The maximum-security prison proposes to offer these classes, and much more, “consistent with the Geneva Conventions,” according to a “performance work statement” just released by the Defense Department. “The [Joint Detention Group] Detainee Program provides intellectual stimulation to the detainees during their time in the custody of the United States,” the department says.
The 166 men now held in custody will learn all about “literacy, nutrition, horticulture, science and art programs, as well as life skills programs.” We’ll concede they all need considerable work in “life skills,” and finding productive work after a career in terrorism is a bother after a tour at Gitmo. Last year, the director of national intelligence said 28 percent of the detainees, once released, went back to their old car-bombing ways. “Based on trends identified over the past 10 years,” the director said, “we assess that if additional detainees are transferred without conditions from [Guantanamo], some will re-engage in terrorist or insurgent activities.” No doubt.
The mullahs in Tehran would also no doubt be happy to hire a few former terrorists with Photoshop skills. Critics of Islamic graphics laughed in February when a photograph of an Iranian “stealth bomber” turned out to be something else in a bad photo-editing job. Other Renoir wannabes among the onetime bomb-makers may find themselves drawn to an “art seminar” to include “water-color painting, charcoal sketching, Arabic calligraphy, acrylic painting and pastel painting.” Gardening programs will include “principles of Horticulture 1 & 2, basic landscape plants and landscape pruning practices.”
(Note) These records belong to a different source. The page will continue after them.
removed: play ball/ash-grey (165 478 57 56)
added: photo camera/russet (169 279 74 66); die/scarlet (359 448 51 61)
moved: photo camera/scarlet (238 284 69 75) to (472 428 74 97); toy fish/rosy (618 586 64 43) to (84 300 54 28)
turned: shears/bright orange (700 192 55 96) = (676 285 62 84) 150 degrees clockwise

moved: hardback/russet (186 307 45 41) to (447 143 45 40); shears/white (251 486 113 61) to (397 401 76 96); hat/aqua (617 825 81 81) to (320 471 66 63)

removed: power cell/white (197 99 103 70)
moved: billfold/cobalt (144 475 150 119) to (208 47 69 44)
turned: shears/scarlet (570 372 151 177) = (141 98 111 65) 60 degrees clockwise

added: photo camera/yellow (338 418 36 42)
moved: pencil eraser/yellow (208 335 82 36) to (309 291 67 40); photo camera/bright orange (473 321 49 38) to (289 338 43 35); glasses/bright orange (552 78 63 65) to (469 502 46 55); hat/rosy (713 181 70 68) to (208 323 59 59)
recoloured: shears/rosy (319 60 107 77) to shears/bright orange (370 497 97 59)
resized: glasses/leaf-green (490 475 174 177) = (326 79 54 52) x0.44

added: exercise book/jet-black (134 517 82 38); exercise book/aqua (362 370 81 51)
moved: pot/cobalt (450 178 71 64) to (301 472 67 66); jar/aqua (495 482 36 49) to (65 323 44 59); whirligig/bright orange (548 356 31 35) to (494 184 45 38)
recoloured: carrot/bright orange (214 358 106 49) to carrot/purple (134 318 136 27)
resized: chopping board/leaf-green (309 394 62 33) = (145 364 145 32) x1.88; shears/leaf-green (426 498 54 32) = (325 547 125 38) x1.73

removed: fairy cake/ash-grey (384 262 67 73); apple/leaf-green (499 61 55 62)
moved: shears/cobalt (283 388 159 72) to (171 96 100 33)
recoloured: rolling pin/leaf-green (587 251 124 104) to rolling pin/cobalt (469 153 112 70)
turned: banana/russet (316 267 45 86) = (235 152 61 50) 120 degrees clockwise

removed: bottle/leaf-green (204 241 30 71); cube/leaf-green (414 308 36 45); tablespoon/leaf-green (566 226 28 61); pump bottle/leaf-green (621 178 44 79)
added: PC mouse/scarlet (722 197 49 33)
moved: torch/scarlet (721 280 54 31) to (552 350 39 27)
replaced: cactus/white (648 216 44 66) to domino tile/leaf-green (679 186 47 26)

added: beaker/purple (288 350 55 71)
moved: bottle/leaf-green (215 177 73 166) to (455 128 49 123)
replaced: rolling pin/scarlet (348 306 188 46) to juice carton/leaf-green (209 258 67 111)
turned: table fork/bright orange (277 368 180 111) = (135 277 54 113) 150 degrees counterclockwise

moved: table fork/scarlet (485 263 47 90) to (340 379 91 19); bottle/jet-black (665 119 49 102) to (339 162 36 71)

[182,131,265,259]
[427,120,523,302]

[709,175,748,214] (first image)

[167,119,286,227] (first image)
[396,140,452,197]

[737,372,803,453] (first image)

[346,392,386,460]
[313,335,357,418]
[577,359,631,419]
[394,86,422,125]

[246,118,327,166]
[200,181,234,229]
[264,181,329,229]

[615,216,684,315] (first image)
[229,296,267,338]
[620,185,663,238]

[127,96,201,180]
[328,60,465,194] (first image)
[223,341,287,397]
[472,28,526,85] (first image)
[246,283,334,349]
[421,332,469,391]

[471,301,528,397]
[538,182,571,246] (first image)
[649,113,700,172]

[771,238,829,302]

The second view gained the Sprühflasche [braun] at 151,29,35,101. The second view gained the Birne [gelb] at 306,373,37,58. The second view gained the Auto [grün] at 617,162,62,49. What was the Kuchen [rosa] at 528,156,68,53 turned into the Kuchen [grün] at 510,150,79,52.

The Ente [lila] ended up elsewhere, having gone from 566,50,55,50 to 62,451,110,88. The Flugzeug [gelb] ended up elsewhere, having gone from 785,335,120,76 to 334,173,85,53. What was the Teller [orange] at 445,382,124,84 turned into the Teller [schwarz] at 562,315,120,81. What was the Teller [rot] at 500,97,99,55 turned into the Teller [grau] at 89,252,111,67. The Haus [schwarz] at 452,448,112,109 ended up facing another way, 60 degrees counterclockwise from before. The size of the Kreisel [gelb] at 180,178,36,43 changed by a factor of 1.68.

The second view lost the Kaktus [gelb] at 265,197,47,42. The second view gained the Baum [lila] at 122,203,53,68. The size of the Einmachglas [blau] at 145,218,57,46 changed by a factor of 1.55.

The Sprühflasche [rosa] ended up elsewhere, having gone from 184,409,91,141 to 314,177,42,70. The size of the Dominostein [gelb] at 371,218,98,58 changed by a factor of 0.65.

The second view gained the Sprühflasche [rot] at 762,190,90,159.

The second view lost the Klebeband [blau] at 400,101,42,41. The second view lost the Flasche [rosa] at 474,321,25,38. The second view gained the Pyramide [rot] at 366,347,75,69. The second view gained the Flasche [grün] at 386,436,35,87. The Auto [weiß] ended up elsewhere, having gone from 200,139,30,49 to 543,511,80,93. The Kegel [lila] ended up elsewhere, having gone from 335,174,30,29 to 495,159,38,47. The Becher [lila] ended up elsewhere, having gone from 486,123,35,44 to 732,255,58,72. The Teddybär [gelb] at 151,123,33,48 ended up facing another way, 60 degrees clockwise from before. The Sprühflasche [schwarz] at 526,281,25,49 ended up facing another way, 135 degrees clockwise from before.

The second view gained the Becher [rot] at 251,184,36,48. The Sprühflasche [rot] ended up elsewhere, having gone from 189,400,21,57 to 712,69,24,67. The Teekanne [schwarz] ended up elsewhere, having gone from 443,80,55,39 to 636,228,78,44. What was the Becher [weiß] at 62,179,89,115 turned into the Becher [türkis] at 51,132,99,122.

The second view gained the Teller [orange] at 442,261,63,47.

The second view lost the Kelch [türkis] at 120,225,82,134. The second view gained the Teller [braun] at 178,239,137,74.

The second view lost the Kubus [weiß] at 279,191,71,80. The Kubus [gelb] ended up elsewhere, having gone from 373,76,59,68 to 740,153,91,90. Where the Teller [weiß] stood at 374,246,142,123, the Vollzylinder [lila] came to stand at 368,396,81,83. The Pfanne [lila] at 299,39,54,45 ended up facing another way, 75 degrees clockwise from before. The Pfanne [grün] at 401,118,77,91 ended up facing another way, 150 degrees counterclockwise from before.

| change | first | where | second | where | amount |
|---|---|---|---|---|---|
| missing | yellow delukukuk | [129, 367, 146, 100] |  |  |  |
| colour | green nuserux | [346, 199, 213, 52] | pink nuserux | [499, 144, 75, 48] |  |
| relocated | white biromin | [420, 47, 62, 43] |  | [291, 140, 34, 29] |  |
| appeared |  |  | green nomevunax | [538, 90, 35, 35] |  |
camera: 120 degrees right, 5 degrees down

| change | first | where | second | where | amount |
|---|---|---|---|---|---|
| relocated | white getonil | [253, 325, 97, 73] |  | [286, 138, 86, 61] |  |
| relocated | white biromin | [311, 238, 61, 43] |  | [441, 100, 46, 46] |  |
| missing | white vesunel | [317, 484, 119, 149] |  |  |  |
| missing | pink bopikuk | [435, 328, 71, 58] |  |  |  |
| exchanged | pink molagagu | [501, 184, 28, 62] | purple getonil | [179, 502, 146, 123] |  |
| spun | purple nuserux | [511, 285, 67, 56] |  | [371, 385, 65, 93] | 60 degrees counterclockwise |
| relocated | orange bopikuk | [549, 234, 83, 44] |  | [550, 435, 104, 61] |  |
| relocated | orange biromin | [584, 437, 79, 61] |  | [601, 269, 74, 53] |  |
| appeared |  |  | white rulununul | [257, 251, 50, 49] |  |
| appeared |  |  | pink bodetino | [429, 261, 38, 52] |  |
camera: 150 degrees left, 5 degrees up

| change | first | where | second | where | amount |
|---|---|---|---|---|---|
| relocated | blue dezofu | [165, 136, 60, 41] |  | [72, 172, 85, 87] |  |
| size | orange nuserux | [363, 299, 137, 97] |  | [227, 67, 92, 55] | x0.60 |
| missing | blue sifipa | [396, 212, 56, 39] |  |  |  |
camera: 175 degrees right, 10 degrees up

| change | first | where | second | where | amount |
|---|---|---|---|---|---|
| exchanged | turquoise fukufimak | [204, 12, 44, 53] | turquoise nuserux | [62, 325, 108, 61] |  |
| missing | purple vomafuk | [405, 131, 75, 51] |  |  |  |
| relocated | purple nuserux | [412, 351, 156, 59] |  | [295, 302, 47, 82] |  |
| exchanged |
Perhaps the most ambitious seminar will be one of the “life skills” sessions, where instructors will train detainees on “computer familiarization and typing, Microsoft Word, Microsoft Excel, Microsoft PowerPoint, and Microsoft Publisher at a basic/intermediate/advanced level.” Inspire, the al Qaeda magazine, might be hiring.
Instructors from the outside will enjoy all the comforts of home — and military guards. No ladies need apply. “Due to cultural and religious considerations, seminars shall be given by a male instructor,” the Defense Department says. Applicants who speak Arabic or Pashtu have until Friday to apply.
If education is the true goal here, where are the classes on American history, with an emphasis on the “melting pot,” where generations of immigrants from various cultures and religions learned to get along? How about one on world religions, with the emphasis on tolerance and respect? Or the class about democracy, something scarce under the Taliban and assorted radical Islamic regimes in the detainee’s homelands?
Better still, why not teach them not to do the things terrorists and enemy combatants do, and to spread that message among their peers? That might be more useful than learning how to prune a jicama plant.